Only two things in life are certain, as Benjamin Franklin said: death and taxes. These two certainties find an unhappy union in the concept of inheritance tax.
Let’s examine the tax liabilities before we consider your options for dealing with them. The current tax-free threshold in the UK on an individual’s estate is £325,000. This applies to property, investments, cash or anything that forms part of the deceased’s estate. No tax is payable up to this threshold. Everything above it is liable for tax at 40%. As you can see, at this rate, any value in the inheritance will be heavily reduced, so gifting property can also involve a hefty gift to the Treasury.
For most people, their home will form the bulk of their estate, but since the tax-free threshold has not kept pace with the rise in house prices, the tax burden has gradually increased. The government has made some attempts to ameliorate the effects of this by introducing an additional tax-free allowance. For the year 2020/21, this means the tax-free threshold rises by an additional £175,000 to £500,000. For married couples or those in a civil partnership, the tax-free allowance is transferable, which means the combined allowance is potentially £1 million. The details are here: https://www.gov.uk/inheritance-tax.

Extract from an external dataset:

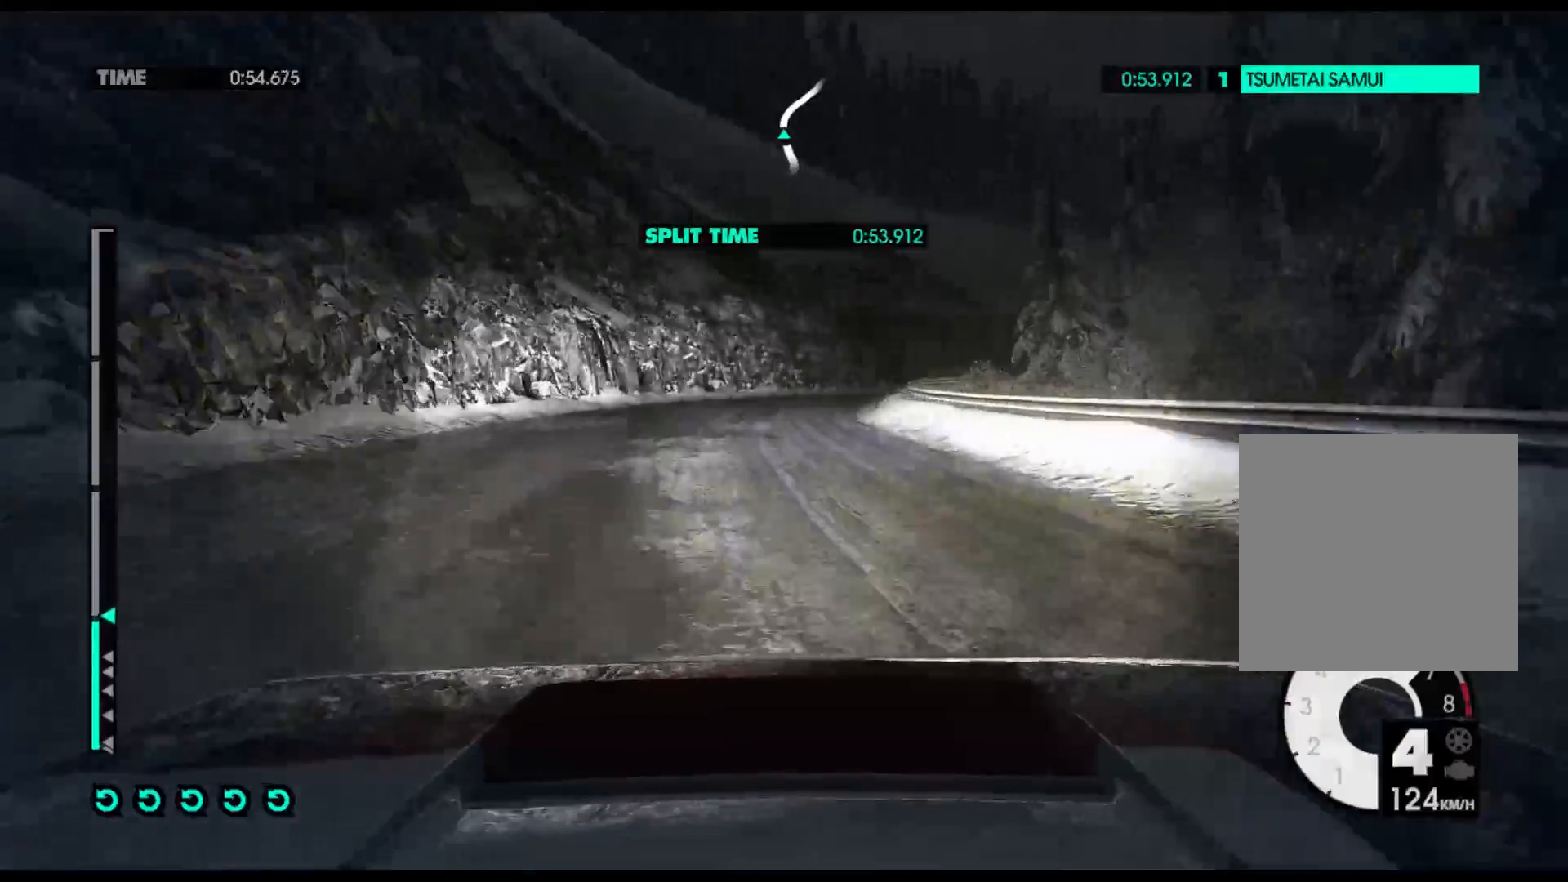
{"buttons": ["R2"], "left_stick": "right", "right_stick": "center", "events": []}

This sounds like a generous provision until you realise that it applies only where property is being left to direct descendants, such as children or grandchildren. It does not apply to any other relative, such as cousins, nephews, nieces, siblings, or friends. This means that your options for gifting property under this concession remain limited.
There are measures you can take to avoid the most severe consequences. One is to make a gift of your property to your intended beneficiaries while you’re alive, known as a Potentially Exempt Transfer. If you survive the conferring of this gift by seven years, the property may be excluded from your estate for tax purposes. If you die at some point between three and seven years, the property is subject to taper relief, so it will not attract the full 40% rate.
However, the lifetime transfer must be a genuine one, which means you must either move out of the property or pay a market rent to the new owner.
Second homes, or properties such as holiday lets, will usually be subject to capital gains tax, so you cannot make use of any of the relief available under the inheritance tax regime. Either way, you should get professional advice on gifting property as soon as possible.
It’s never a pleasant subject but it is ultimately unavoidable, so give yourself as much time as possible to plan for the future.